Source information:
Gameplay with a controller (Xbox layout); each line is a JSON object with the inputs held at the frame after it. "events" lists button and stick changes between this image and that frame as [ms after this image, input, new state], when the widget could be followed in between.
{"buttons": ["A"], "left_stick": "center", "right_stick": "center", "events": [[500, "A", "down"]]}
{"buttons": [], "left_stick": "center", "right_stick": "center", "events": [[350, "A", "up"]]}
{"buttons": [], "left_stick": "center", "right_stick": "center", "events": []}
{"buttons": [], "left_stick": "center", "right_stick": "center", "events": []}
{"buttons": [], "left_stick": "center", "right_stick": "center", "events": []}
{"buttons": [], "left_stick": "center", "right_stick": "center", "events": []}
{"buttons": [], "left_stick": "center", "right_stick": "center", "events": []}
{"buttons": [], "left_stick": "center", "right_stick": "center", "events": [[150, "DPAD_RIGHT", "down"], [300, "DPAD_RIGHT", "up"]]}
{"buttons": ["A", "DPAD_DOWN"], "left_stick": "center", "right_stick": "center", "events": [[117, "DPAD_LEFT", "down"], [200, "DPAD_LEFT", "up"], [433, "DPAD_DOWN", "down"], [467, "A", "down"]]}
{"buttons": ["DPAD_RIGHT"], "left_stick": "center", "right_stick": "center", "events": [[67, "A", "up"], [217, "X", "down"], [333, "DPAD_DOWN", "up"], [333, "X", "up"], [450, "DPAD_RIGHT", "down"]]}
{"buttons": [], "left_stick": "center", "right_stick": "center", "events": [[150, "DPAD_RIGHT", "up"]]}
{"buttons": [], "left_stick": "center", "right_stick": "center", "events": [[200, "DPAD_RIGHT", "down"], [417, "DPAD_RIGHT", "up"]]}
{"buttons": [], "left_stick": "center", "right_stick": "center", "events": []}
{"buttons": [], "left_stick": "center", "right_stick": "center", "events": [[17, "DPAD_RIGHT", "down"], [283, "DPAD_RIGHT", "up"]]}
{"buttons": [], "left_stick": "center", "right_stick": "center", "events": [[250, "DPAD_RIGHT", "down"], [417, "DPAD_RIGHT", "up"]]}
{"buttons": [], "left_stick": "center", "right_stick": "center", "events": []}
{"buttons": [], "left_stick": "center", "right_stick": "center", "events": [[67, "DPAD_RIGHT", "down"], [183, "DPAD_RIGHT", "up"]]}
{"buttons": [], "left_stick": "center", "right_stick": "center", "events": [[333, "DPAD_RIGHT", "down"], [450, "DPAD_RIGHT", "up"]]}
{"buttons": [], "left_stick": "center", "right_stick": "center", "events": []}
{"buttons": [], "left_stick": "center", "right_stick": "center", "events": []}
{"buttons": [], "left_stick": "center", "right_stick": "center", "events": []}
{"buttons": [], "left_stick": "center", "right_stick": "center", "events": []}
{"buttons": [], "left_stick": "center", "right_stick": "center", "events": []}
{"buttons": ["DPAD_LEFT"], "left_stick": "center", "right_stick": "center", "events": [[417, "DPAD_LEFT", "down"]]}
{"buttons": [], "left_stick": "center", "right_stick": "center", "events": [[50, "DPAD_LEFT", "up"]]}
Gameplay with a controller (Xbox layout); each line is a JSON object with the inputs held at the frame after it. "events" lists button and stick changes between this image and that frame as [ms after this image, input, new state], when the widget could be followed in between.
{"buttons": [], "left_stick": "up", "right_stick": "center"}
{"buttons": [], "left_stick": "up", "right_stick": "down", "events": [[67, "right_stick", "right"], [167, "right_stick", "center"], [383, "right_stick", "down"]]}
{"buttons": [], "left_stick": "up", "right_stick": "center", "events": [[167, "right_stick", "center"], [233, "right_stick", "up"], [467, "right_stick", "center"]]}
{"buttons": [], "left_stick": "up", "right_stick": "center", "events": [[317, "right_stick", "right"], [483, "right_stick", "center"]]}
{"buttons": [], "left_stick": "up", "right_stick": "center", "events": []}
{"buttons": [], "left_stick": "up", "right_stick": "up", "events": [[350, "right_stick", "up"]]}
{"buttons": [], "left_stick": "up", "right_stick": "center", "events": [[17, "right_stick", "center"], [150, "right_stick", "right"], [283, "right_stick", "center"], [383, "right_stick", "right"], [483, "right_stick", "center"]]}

Task prompt: In full and exactly, transcribe the material above.

Result of this exercise:
Gameplay with a controller (Xbox layout); each line is a JSON object with the inputs held at the frame after it. "events" lists button and stick changes between this image and that frame as [ms after this image, input, new state], when the widget could be followed in between.
{"buttons": ["A"], "left_stick": "center", "right_stick": "center", "events": [[500, "A", "down"]]}
{"buttons": [], "left_stick": "center", "right_stick": "center", "events": [[350, "A", "up"]]}
{"buttons": [], "left_stick": "center", "right_stick": "center", "events": []}
{"buttons": [], "left_stick": "center", "right_stick": "center", "events": []}
{"buttons": [], "left_stick": "center", "right_stick": "center", "events": []}
{"buttons": [], "left_stick": "center", "right_stick": "center", "events": []}
{"buttons": [], "left_stick": "center", "right_stick": "center", "events": []}
{"buttons": [], "left_stick": "center", "right_stick": "center", "events": [[150, "DPAD_RIGHT", "down"], [300, "DPAD_RIGHT", "up"]]}
{"buttons": ["A", "DPAD_DOWN"], "left_stick": "center", "right_stick": "center", "events": [[117, "DPAD_LEFT", "down"], [200, "DPAD_LEFT", "up"], [433, "DPAD_DOWN", "down"], [467, "A", "down"]]}
{"buttons": ["DPAD_RIGHT"], "left_stick": "center", "right_stick": "center", "events": [[67, "A", "up"], [217, "X", "down"], [333, "DPAD_DOWN", "up"], [333, "X", "up"], [450, "DPAD_RIGHT", "down"]]}
{"buttons": [], "left_stick": "center", "right_stick": "center", "events": [[150, "DPAD_RIGHT", "up"]]}
{"buttons": [], "left_stick": "center", "right_stick": "center", "events": [[200, "DPAD_RIGHT", "down"], [417, "DPAD_RIGHT", "up"]]}
{"buttons": [], "left_stick": "center", "right_stick": "center", "events": []}
{"buttons": [], "left_stick": "center", "right_stick": "center", "events": [[17, "DPAD_RIGHT", "down"], [283, "DPAD_RIGHT", "up"]]}
{"buttons": [], "left_stick": "center", "right_stick": "center", "events": [[250, "DPAD_RIGHT", "down"], [417, "DPAD_RIGHT", "up"]]}
{"buttons": [], "left_stick": "center", "right_stick": "center", "events": []}
{"buttons": [], "left_stick": "center", "right_stick": "center", "events": [[67, "DPAD_RIGHT", "down"], [183, "DPAD_RIGHT", "up"]]}
{"buttons": [], "left_stick": "center", "right_stick": "center", "events": [[333, "DPAD_RIGHT", "down"], [450, "DPAD_RIGHT", "up"]]}
{"buttons": [], "left_stick": "center", "right_stick": "center", "events": []}
{"buttons": [], "left_stick": "center", "right_stick": "center", "events": []}
{"buttons": [], "left_stick": "center", "right_stick": "center", "events": []}
{"buttons": [], "left_stick": "center", "right_stick": "center", "events": []}
{"buttons": [], "left_stick": "center", "right_stick": "center", "events": []}
{"buttons": ["DPAD_LEFT"], "left_stick": "center", "right_stick": "center", "events": [[417, "DPAD_LEFT", "down"]]}
{"buttons": [], "left_stick": "center", "right_stick": "center", "events": [[50, "DPAD_LEFT", "up"]]}
Gameplay with a controller (Xbox layout); each line is a JSON object with the inputs held at the frame after it. "events" lists button and stick changes between this image and that frame as [ms after this image, input, new state], when the widget could be followed in between.
{"buttons": [], "left_stick": "up", "right_stick": "center"}
{"buttons": [], "left_stick": "up", "right_stick": "down", "events": [[67, "right_stick", "right"], [167, "right_stick", "center"], [383, "right_stick", "down"]]}
{"buttons": [], "left_stick": "up", "right_stick": "center", "events": [[167, "right_stick", "center"], [233, "right_stick", "up"], [467, "right_stick", "center"]]}
{"buttons": [], "left_stick": "up", "right_stick": "center", "events": [[317, "right_stick", "right"], [483, "right_stick", "center"]]}
{"buttons": [], "left_stick": "up", "right_stick": "center", "events": []}
{"buttons": [], "left_stick": "up", "right_stick": "up", "events": [[350, "right_stick", "up"]]}
{"buttons": [], "left_stick": "up", "right_stick": "center", "events": [[17, "right_stick", "center"], [150, "right_stick", "right"], [283, "right_stick", "center"], [383, "right_stick", "right"], [483, "right_stick", "center"]]}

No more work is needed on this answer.